L’importance des filtres, comme ce mutateur que Daft Punk a utilisé pour Homework. Cela donne un son particulier. Je souhaite donner de l’espace, je ne crois pas qu’un morceau de techno a besoin d’arrangements. Il suffit d’écouter « Losing Control » de Daniel Bell. Cette voix filtrée en permanence, ce groove parfait, on n’a pas besoin de plus.
C’est complexe de réussir quelque chose de simple, on a tendance à vouloir en faire plus. Parfois on travaille deux semaines et c’est mauvais, parfois trois heures et c’est fantastique. Une fois avec Stephan Hill (Gowentgone, leur projet commun), nous avons réalisé un morceau en quelques heures, Love and Respect, il fonctionne toujours aussi bien lorsqu’on le joue.

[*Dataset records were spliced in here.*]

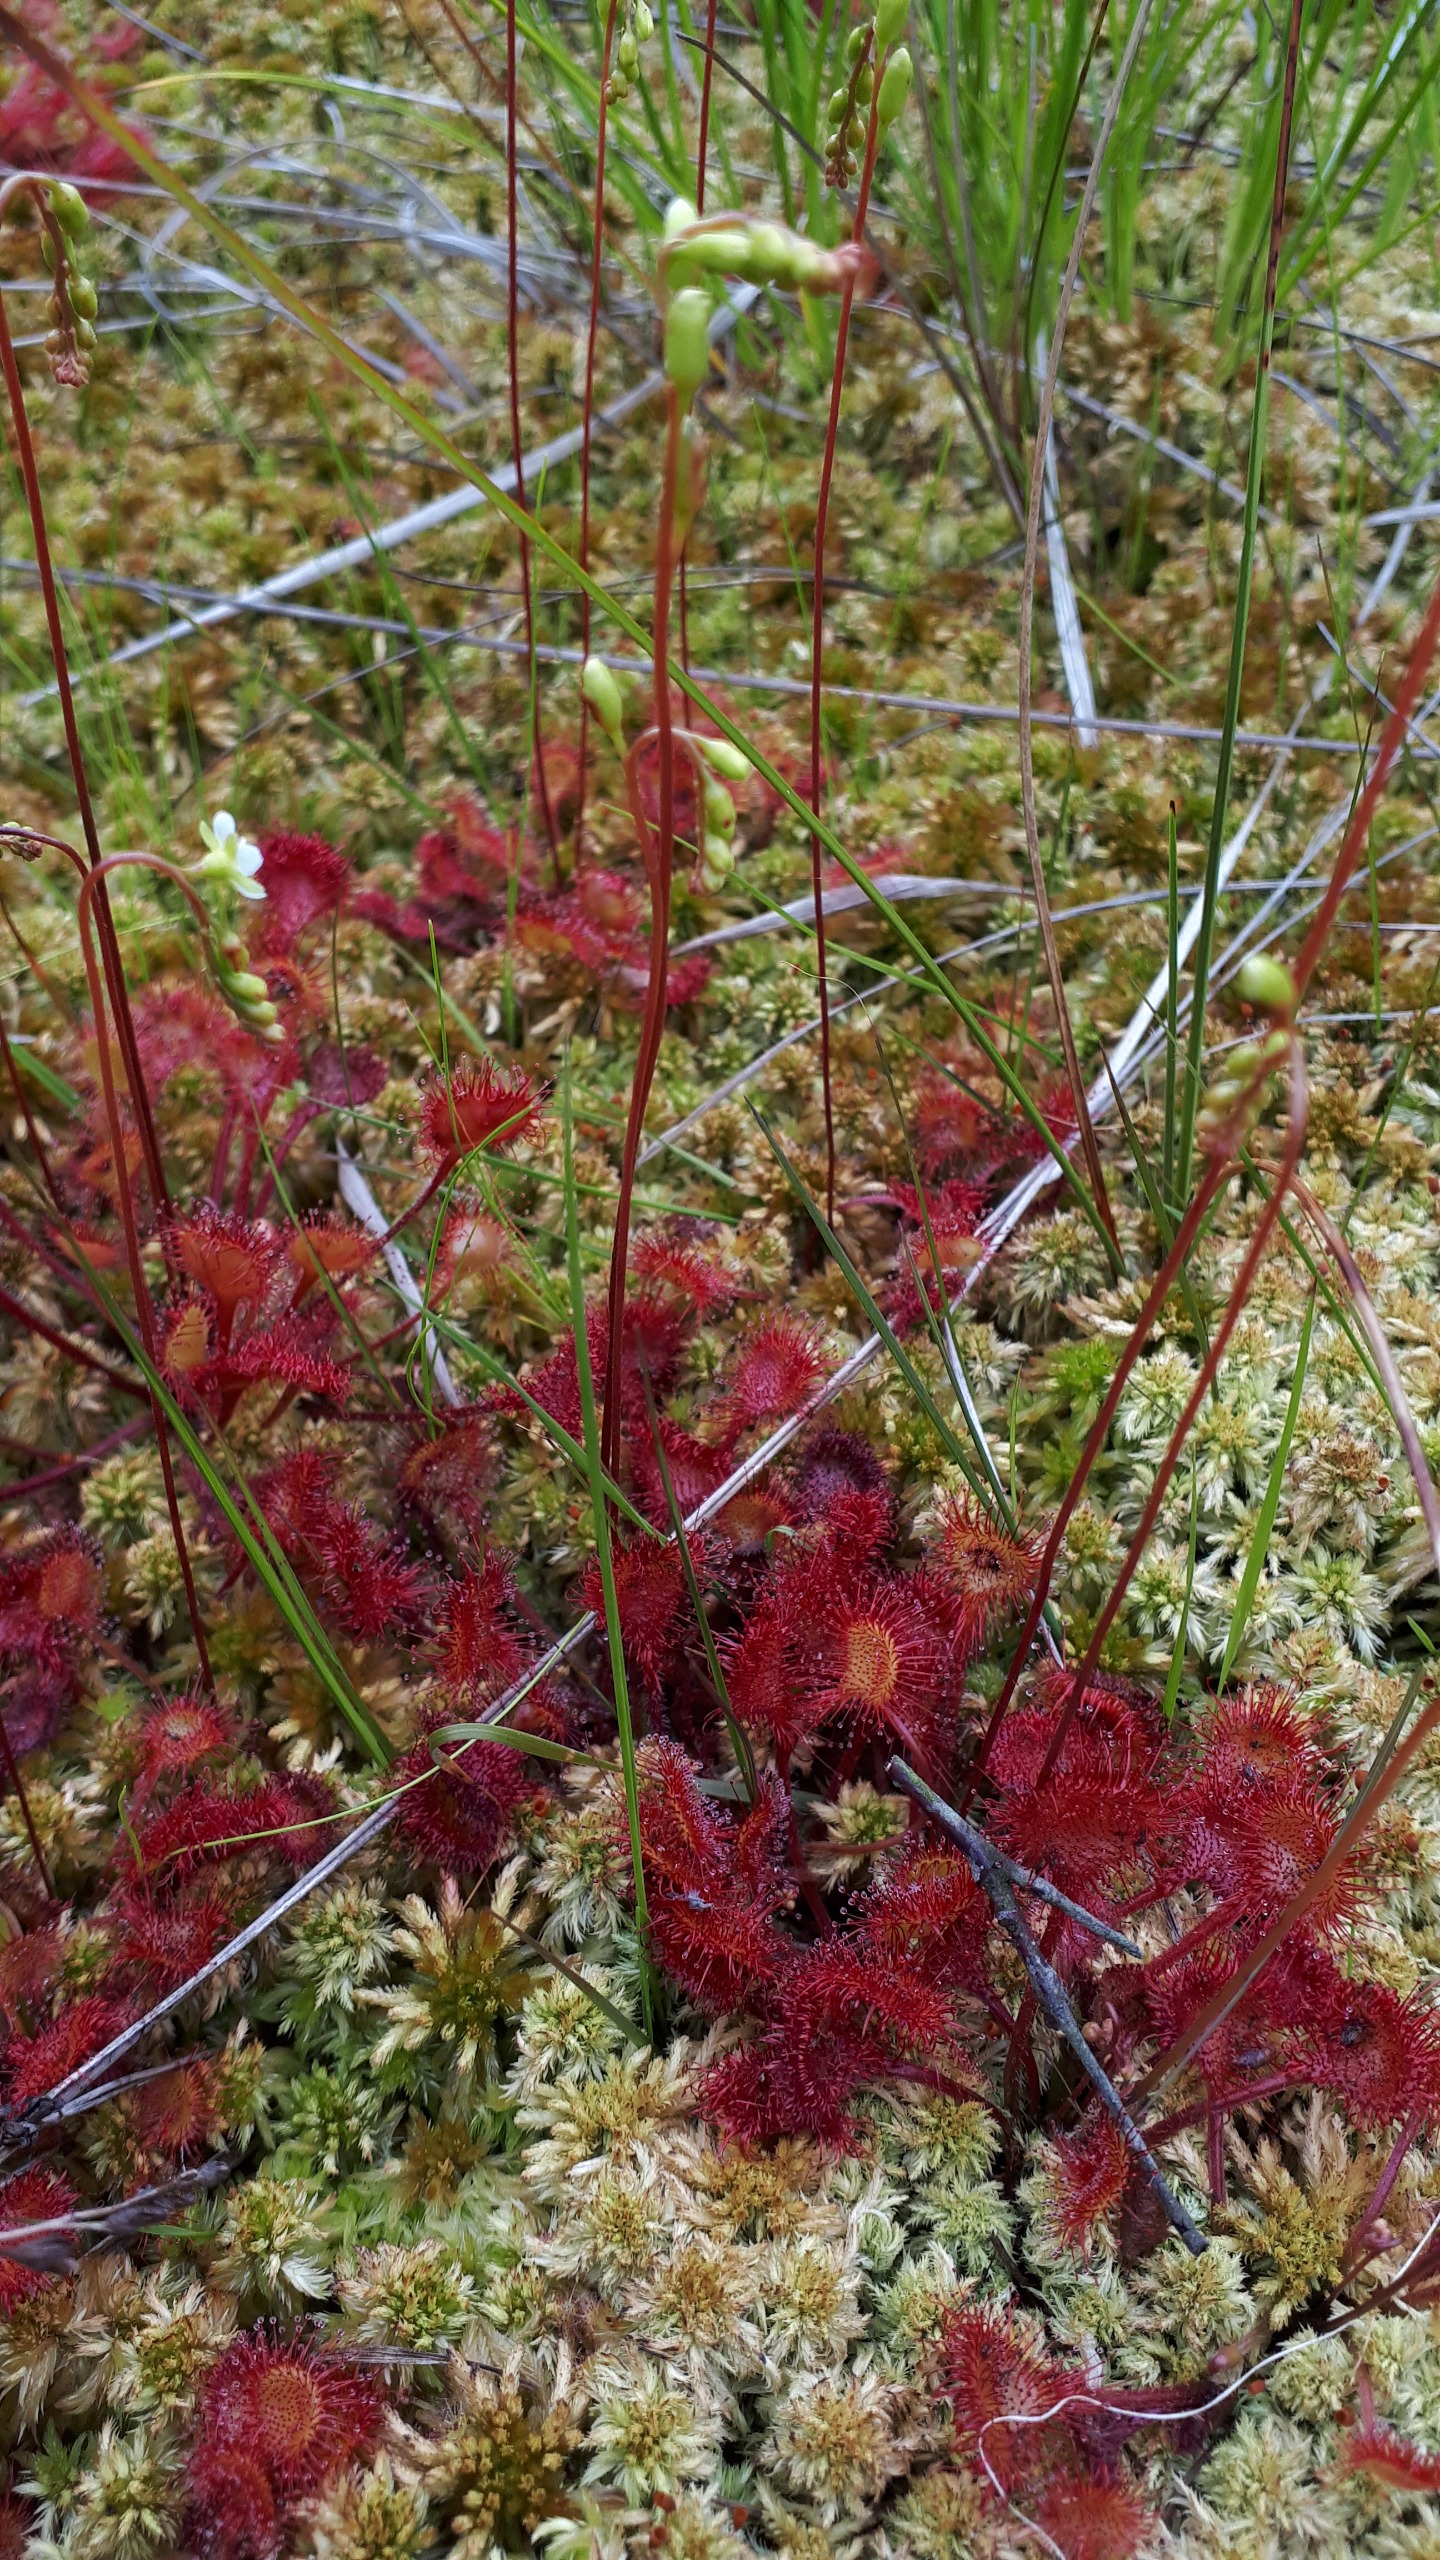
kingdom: Plantae
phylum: Tracheophyta
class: Magnoliopsida
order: Caryophyllales
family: Droseraceae
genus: Drosera
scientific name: Drosera rotundifolia
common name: Rundbladet soldug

On peut s’attendre à quoi de ta part dans le futur ?
Aujourd’hui sort cet EP sur Caduceus, deux morceaux qui tapent pas mal et des remixes signés Steve Rachmad et LAD. Un EP devrait bientôt arriver sur Addicted, et quelques trucs sous alias. Je viens aussi de faire le remix d’un groupe d’électro pop israélien, TYP. Ils sont énormes en Israël, des superstars. Ils bossent avec celui qui gère X Factor là-bas, des personnes comme Bar Refaeli.

Tu apprécies travailler avec eux ? Tu sembles pourtant extrêmement lié à l’underground ?

Je le suis, et c’est très difficile de travailler pour eux. Cela paie extrêmement bien (rires), j’y ai donc réfléchi. Ensuite j’ai écouté le morceau et je me suis dit « impossible, je ne veux absolument pas être lié à cela ». C’est cette sorte d’EDM avec des voix en autotune…
Après réflexion, j’ai pensé que cela pouvait être un bon challenge. J’ai donc pris les vocalises, et j’ai refait le morceau à partir de là. Je suis plutôt content du résultat, c’est un morceau deep house un peu à la Delano Smith, avec des fragments de voix disséminés ici ou là.

Merci Oliver, nous sommes ravis de t’accueillir samedi.

Je suis assez impatient d’y être, c’est une soirée qui semble prometteuse. J’adore jouer à Paris, même si une fois j’ai joué dans un club un peu bizarre près des Galeries Lafayette.

Tu reçois encore des requêtes un peu curieuses ?

De moins en moins car je suis un peu plus connu. L’année dernière j’ai joué en Ukraine à Lviv… C’était tellement étrange. Je ne sais pas pourquoi ils m’ont invité, vraiment.
(Imitant un accent Russe) « Nous avons entendu un très bon mix de vous sur Soundcloud, un très très bon mix, vraiment bon, vraiment bon ». C’était un club avec un bordel au premier étage.

Un vrai bordel en activité ?

Un vrai, avec des filles qui dansent nues etc… Le propriétaire du club était aussi propriétaire de la maison close, et il m’a invité à dîner. Je me suis retrouvé avec des mafieux en train de manger des énormes poissons. « Tu veux un shot de vodka ? », et boom, ils te remplissent un verre de 30 cl… Cette fille sensée travailler dans le bordel devait s’occuper de moi, elle est restée assise à mes côtés pendant que je mangeais. Étrange.